State Key Laboratory of Animal Biotech Breeding, College of Biological Sciences, China Agricultural University, Beijing, China.
National Research Facility for Phenotypic and Genotypic Analysis of Model Animals (Beijing), China Agricultural University, Beijing, China.
Genet Sel Evol. 2023 Oct 18;55(1):72. doi: 10.1186/s12711-023-00843-w.
Although the accumulation of whole-genome sequencing (WGS) data has accelerated the identification of mutations underlying complex traits, its impact on the accuracy of genomic predictions is limited. Reliable genotyping data and pre-selected beneficial loci can be used to improve prediction accuracy. Previously, we reported a low-coverage sequencing genotyping method that yielded 11.3 million highly accurate single-nucleotide polymorphisms (SNPs) in pigs. Here, we introduce a method termed selective linkage disequilibrium pruning (SLDP), which refines the set of SNPs that show a large gain during prediction of complex traits using whole-genome SNP data.
We used the SLDP method to identify and select markers among millions of SNPs based on genome-wide association study (GWAS) prior information. We evaluated the performance of SLDP with respect to three real traits and six simulated traits with varying genetic architectures using two representative models (genomic best linear unbiased prediction and BayesR) on samples from 3579 Duroc boars. SLDP was determined by testing 180 combinations of two core parameters (GWAS P-value thresholds and linkage disequilibrium r). The parameters for each trait were optimized in the training population by five fold cross-validation and then tested in the validation population. Similar to previous GWAS prior-based methods, the performance of SLDP was mainly affected by the genetic architecture of the traits analyzed. Specifically, SLDP performed better for traits controlled by major quantitative trait loci (QTL) or a small number of quantitative trait nucleotides (QTN). Compared with two commercial SNP chips, genotyping-by-sequencing data, and an unselected whole-genome SNP panel, the SLDP strategy led to significant improvements in prediction accuracy, which ranged from 0.84 to 3.22% for real traits controlled by major or moderate QTL and from 1.23 to 11.47% for simulated traits controlled by a small number of QTN.

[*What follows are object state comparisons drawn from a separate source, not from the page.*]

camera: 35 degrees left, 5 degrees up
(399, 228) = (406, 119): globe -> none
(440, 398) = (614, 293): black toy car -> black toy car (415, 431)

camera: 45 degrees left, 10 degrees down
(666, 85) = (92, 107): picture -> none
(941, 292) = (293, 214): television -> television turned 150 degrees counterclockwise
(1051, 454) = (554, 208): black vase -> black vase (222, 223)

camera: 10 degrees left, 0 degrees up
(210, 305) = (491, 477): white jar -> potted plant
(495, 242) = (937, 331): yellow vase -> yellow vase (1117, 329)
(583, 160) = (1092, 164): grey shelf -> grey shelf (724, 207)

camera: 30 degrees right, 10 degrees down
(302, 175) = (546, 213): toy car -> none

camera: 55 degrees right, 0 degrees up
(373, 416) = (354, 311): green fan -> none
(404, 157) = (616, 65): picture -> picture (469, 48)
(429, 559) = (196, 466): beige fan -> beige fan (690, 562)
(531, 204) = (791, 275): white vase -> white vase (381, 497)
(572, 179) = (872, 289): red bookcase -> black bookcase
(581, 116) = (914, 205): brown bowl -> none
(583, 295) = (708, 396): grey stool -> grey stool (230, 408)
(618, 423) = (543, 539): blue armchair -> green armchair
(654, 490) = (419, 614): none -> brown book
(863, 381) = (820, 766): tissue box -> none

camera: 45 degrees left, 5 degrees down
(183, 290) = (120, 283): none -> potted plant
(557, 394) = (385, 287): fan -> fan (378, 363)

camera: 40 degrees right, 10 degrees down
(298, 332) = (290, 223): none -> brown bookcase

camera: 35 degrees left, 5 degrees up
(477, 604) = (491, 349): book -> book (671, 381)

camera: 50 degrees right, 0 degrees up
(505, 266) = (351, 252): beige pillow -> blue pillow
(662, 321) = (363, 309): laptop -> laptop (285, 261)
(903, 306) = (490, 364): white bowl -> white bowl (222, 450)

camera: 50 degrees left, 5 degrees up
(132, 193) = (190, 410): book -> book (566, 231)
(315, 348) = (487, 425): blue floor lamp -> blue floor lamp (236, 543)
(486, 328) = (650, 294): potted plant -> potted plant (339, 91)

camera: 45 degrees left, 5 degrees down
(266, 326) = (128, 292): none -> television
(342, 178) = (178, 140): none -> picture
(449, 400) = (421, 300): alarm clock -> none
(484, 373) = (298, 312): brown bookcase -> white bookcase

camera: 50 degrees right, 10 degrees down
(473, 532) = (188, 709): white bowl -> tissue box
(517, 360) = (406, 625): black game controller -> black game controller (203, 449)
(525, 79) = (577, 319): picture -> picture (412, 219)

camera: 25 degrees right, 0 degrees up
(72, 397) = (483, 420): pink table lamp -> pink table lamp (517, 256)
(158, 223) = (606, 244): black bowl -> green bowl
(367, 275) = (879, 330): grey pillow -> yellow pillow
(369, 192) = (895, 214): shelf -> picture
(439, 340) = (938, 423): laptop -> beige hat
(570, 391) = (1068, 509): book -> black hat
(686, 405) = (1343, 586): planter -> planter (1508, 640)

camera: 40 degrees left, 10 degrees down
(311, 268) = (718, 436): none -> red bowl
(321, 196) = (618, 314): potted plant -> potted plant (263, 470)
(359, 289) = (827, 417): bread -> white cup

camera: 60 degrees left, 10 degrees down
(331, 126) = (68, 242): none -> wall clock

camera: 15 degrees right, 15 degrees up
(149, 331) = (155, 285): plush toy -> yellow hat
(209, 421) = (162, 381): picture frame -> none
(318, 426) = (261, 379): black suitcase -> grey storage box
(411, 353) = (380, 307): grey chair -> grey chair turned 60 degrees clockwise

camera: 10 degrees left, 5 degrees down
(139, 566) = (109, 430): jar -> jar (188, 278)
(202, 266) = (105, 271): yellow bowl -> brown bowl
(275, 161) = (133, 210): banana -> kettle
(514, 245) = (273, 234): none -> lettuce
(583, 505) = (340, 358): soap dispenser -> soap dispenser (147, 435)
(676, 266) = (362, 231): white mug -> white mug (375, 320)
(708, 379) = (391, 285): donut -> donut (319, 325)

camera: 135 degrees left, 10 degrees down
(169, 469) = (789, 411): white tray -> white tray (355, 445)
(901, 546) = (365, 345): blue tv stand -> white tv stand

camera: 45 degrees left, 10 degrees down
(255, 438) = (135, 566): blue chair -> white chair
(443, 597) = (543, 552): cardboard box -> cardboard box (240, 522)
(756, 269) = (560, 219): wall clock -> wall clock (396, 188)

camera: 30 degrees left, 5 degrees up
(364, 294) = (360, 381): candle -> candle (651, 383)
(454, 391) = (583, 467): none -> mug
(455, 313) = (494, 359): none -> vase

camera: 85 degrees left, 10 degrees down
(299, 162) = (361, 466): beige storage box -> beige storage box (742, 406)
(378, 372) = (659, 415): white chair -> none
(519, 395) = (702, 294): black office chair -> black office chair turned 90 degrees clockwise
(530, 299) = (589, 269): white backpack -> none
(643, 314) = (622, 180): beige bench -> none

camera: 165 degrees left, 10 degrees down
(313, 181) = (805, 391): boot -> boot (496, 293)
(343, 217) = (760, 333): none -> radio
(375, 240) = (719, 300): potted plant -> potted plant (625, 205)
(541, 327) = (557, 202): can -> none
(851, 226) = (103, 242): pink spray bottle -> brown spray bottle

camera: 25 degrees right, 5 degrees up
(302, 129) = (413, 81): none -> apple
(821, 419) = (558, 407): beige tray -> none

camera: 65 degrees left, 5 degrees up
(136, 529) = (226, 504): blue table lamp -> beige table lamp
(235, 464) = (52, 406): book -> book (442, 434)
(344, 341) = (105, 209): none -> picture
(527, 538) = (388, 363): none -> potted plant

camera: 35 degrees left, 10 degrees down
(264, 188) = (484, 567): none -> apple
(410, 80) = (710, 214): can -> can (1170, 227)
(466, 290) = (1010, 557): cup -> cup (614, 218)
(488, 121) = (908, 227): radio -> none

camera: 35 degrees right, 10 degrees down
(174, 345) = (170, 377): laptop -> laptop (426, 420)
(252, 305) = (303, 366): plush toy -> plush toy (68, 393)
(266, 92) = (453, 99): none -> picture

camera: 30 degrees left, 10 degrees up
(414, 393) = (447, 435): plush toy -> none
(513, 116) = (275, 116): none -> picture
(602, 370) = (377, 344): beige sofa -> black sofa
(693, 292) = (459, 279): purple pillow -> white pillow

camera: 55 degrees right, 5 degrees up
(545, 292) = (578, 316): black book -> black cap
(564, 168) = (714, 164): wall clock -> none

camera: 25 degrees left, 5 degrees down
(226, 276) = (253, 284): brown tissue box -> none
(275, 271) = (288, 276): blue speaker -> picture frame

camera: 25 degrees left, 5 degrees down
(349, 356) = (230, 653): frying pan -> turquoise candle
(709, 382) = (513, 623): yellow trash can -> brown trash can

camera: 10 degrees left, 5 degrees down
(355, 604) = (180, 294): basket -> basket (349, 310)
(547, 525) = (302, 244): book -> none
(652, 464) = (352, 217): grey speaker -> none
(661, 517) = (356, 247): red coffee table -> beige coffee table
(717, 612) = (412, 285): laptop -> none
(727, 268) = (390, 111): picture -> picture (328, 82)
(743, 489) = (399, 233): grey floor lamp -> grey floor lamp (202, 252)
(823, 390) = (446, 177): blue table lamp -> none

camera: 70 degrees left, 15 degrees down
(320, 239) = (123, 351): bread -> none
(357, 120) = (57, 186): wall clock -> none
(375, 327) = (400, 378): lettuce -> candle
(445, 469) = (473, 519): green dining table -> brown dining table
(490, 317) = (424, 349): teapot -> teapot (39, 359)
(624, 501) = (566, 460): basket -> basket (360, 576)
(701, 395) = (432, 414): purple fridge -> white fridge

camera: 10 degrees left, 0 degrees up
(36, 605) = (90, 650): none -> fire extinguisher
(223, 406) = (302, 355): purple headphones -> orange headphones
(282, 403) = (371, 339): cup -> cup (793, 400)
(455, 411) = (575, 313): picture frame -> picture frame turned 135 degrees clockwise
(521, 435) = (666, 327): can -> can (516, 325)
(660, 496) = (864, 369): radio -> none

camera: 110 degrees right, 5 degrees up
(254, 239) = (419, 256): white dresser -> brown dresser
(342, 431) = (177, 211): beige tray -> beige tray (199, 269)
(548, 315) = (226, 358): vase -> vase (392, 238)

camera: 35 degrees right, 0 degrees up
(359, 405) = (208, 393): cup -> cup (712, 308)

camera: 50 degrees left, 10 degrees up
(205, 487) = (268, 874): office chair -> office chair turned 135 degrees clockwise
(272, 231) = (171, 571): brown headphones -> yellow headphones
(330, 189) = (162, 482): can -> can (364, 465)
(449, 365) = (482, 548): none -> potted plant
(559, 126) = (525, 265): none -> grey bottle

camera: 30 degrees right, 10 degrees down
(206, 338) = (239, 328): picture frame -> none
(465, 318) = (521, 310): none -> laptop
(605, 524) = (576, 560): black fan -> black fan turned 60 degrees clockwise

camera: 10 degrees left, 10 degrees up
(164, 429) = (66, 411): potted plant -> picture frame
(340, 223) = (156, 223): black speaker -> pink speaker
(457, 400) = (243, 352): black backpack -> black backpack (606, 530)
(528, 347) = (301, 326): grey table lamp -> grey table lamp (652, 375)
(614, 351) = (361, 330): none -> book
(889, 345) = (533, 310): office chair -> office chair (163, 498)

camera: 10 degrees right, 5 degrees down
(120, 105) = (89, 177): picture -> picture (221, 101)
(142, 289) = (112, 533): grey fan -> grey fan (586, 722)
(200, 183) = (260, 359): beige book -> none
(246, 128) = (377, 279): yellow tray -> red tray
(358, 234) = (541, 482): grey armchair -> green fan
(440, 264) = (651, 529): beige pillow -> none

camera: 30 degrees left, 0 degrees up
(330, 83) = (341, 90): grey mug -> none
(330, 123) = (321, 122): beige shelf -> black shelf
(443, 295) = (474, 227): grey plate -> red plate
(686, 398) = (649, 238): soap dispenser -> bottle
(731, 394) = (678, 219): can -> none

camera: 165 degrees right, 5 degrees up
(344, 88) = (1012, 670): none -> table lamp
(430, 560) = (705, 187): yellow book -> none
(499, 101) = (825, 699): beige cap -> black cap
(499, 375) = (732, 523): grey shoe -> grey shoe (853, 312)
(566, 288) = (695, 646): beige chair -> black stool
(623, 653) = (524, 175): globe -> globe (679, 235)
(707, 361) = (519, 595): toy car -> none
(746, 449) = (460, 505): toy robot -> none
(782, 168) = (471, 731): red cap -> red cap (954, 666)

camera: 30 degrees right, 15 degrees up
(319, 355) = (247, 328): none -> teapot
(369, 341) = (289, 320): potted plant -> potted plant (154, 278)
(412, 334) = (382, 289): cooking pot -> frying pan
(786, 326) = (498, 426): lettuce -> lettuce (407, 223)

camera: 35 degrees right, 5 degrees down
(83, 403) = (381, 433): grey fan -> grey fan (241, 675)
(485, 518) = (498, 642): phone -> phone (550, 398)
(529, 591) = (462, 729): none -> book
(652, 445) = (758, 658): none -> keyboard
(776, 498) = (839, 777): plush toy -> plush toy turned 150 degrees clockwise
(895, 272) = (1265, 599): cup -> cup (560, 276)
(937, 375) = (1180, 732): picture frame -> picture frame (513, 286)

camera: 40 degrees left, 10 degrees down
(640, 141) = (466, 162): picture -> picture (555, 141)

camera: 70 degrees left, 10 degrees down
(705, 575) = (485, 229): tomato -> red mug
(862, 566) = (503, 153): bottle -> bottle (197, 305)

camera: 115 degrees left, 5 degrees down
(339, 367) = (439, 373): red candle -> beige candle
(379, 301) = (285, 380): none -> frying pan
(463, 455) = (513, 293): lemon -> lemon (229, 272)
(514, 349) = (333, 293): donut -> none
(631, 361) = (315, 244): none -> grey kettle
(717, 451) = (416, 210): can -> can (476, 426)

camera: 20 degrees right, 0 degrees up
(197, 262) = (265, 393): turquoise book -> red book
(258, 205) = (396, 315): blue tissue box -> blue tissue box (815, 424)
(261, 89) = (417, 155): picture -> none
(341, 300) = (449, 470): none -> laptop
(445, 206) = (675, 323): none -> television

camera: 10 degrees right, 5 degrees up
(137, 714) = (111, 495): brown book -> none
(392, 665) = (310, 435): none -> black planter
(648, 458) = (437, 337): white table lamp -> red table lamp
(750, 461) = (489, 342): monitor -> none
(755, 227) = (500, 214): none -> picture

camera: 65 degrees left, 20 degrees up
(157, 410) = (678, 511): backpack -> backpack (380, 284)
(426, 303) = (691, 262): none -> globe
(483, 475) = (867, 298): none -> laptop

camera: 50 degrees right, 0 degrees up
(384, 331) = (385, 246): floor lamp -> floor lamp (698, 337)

The SLDP marker selection method can be incorporated into mainstream prediction models to yield accuracy improvements for traits with a relatively simple genetic architecture, however, it has no significant advantage for traits not controlled by major QTL. The main factors that affect its performance are the genetic architecture of traits and the reliability of GWAS prior information. Our findings can facilitate the application of WGS-based genomic selection.
尽管全基因组测序(WGS)数据的积累加速了对复杂性状相关突变的鉴定,但它对基因组预测准确性的影响有限。可靠的基因型数据和预先选择的有益位点可用于提高预测准确性。此前,我们报道了一种低覆盖测序基因分型方法,该方法在猪中产生了 1130 万个高度准确的单核苷酸多态性(SNP)。在这里,我们引入了一种称为选择性连锁不平衡修剪(SLDP)的方法,该方法利用全基因组 SNP 数据,在预测复杂性状时,对表现出较大增益的 SNP 集进行了精细筛选。
我们使用 SLDP 方法根据全基因组关联研究(GWAS)先验信息,从数百万个 SNP 中识别和选择标记。我们使用两个代表性模型(基因组最佳线性无偏预测和 BayesR),在来自 3579 头杜洛克猪的样本中,针对三个真实性状和六个具有不同遗传结构的模拟性状,评估了 SLDP 的性能。通过测试 180 种两种核心参数(GWAS P 值阈值和连锁不平衡 r)的组合,确定了 SLDP。通过在训练群体中进行五次交叉验证来优化每个性状的参数,然后在验证群体中进行测试。与之前基于 GWAS 先验的方法类似,SLDP 的性能主要受分析性状的遗传结构的影响。具体而言,SLDP 对由主要数量性状位点(QTL)或少数数量性状核苷酸(QTN)控制的性状表现更好。与两种商业 SNP 芯片、测序基因分型数据和未选择的全基因组 SNP 面板相比,SLDP 策略显著提高了预测准确性,对于由主要或中度 QTL 控制的真实性状,预测准确性提高了 0.84%至 3.22%,对于由少数 QTN 控制的模拟性状,预测准确性提高了 1.23%至 11.47%。
SLDP 标记选择方法可被纳入主流预测模型,从而提高遗传结构相对简单的性状的准确性,但是,对于不受主要 QTL 控制的性状,它没有明显的优势。影响其性能的主要因素是性状的遗传结构和 GWAS 先验信息的可靠性。我们的研究结果可以促进基于 WGS 的基因组选择的应用。